Bartholomä: Stagnation ist „kein Grund für Hoffnungslosigkeit oder Resignation“

Freikirchen bleiben vor Stagnation nicht verschont. Der Theologe Philipp Bartholomä plädiert für einen „hoffnungsvollen Realismus“ beim Thema Mission.
Von Norbert Schäfer

Die Freikirchen in Deutschland sind in einer missionarischen Krise. Diese Ansicht hat Philipp Bartholomä, Professor für Praktische Theologie an der „Freien Theologischen Hochschule“ (FTH), am Freitag beim „Willow Creek Leitungskongress“ 2024 in Karlsruhe vertreten. Die Freikirchen in Deutschland seien wie die Großkirchen mit Stagnation und Mitgliederrückgang konfrontiert. 

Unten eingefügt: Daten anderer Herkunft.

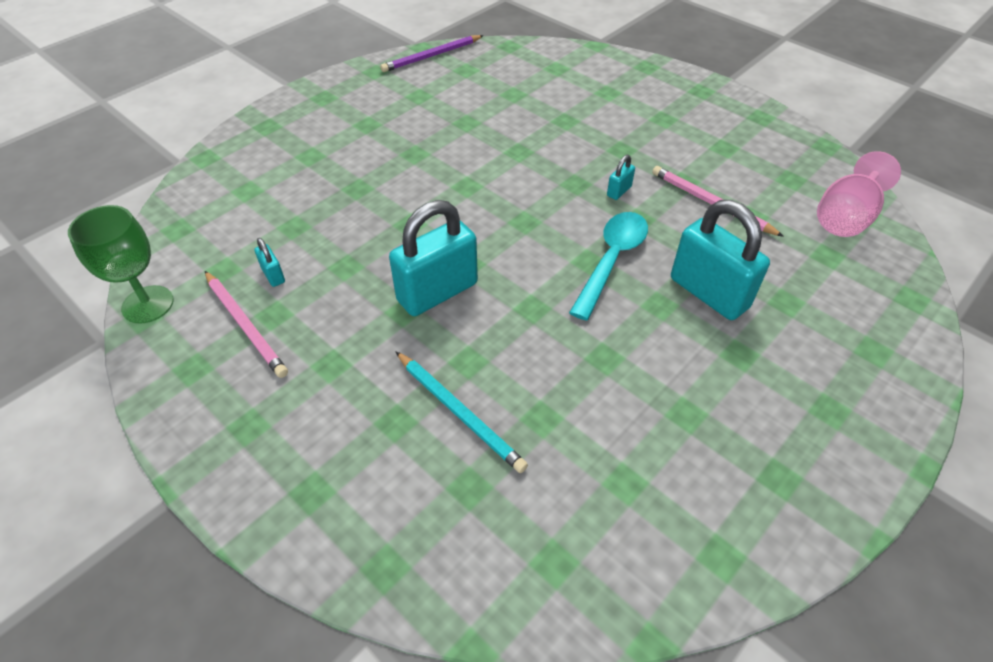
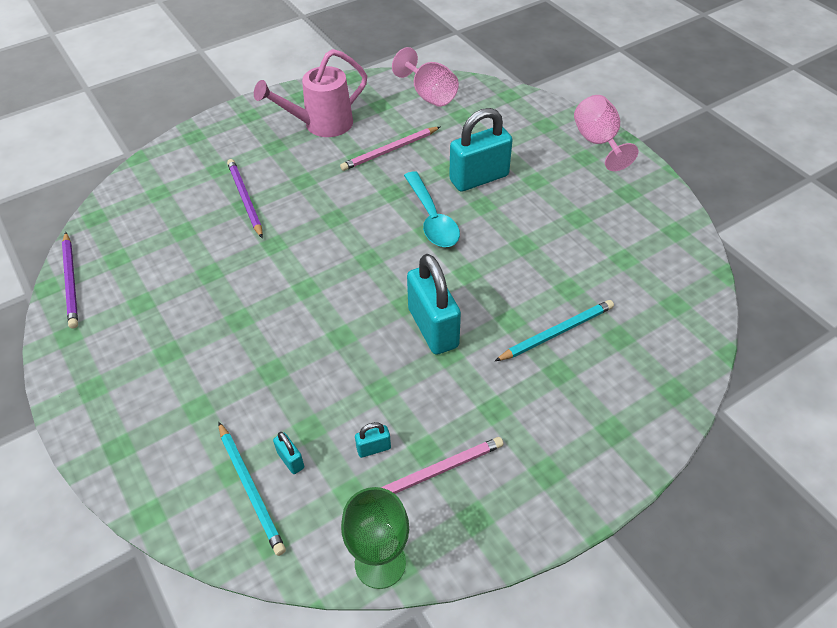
camera: 75 degrees left, 0 degrees up
turquoise spoon [569,212,648,321] -> turquoise spoon turned 150 degrees counterclockwise [404,171,460,247]
turquoise padlock [607,155,635,200] -> turquoise padlock moved to [273,432,304,474]
none -> turquoise pencil [218,422,286,556]
none -> purple pencil [227,159,263,238]
none -> pink watering can [254,49,367,137]
none -> pink goblet [574,95,638,171]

Die Annahme, Freikirche schnitten im „religiösen Wettbewerb“ in Vergleich zur evangelischen oder katholischen Kirche tendenziell besser ab und wüchsen gegen den Trend, halte bei genauerer Betrachtung nicht stand. Die Mitgliederzahlen der meisten Freikirchen stagnierten, oder die Bünde hätten Mitgliederrückgänge zu verzeichnen, erklärte Bartholomä. Seinen Angaben zufolge wachsen nur wenige Verbände im freikirchlichen Bereich. Das rasant wachsende Bevölkerungssegment der Säkular-Unkirchlichen werde auch von Freikirchen kaum erreicht.

Der Mitgliederzuwachs in den Freikirchen sei zu einem Großteil auf „Transferwachstum“ zurückzuführen, also dem Wechsel von bereits gläubigen Christen von einer Kirche oder Gemeinde in eine andere. Der Blick in die Daten offenbare zudem, dass die große Mehrheit der Hinwendungen zum christlichen Glauben von einer überschaubaren Zahl der Gemeinde erzielt werde. In einem konkreten Fall sorgten weniger als die Hälfte der Gemeinden in einem Verband für nahezu 100 Prozent der Bekehrungen. Weniger als die Hälfte der Gemeinden hätten für 100 Prozent der Bekehrungen gesorgt. Die Hälfte der Gemeinde habe keine Bekehrung aufweisen können. „Um es klar zu sagen: Diese Zahlen sind kein Grund für Hoffnungslosigkeit oder Resignation“, sagte Bartholomä, und weiter: „Aber ich würde schon sagen, dass die Realität ernüchternd ist“. 

Nicht am Erwartungsdruck ersticken

Bartholomä plädierte vor den rund 7.000 Konferenzteilnehmer für einen „hoffnungsvollen Realismus“ beim Thema Mission, der die Bedeutung kleiner Anfänge anerkenne und gleichzeitig die „hoffnungsdurchtränkte Sehnsucht nach Erweckung, die Gott wirklich etwas zutraut“, betone. Er verwies auf ein alttestamentliches Bibelwort aus Sacharja 4,10. „Denn wer hat den Tag der geringen Anfänge verachtet?“ 

Der Theologe warnte zudem vor Zynismus und Bitterkeit, sollten Missionsbemühungen in den „normalen“ Gemeinden – also nicht den bekannten Mega-Churches – nicht unmittelbar von Erfolg gekrönt werden. Die Gemeinden dürften nicht an „überbordendem Erwartungsdruck“ ersticken oder entmutigt zusammenbrechen. Stattdessen sollten Christen auf „hoffnungsvoll-bittendes Gebet“ setzen und Gott zutrauen, aus „kleinen, schwachen Anfängen Weltbewegendes“ zu machen.

An der dreitägigen Veranstaltung nehmen laut Angaben der Veranstalter 5.700 Teilnehmer vor Ort in der „DM-Arena“ Karlsruhe sowie 1.300 weitere an zehn Übertragungsorten teil. 

„Willow Creek Deutschland“ (WCD) ist nach eigenen Angaben die „führende Ermutigungs- und Inspirationsplattform“ für Gemeinden und Non-Profit-Organistationen. Der Kongress richtet sich an Christen, die ihren Glauben neu beleben und ihre Fähigkeiten weiterentwickeln und die Zukunft der Kirche mitgestalten möchten. WCD motiviert haupt- und ehrenamtliche Kirchen- und Gemeindemitarbeiter auf Kongressen und durch Literatur für ihre Dienste. 

Seit 1996 hat WCD bislang 39 Kongresse mit mehr als 180.000 Teilnehmern organisiert. Im Februar 2020 musste der Leitungskongress am gleichen Ort wegen der Corona-Pandemie abgebrochen werden. Nach der Pandemie fand 2022 ein Kongress in Leipzig unter dem Motto „Connect“ statt. Vorsitzender von „Willow Creek Deutschland“ ist Pastor Ulrich Eggers.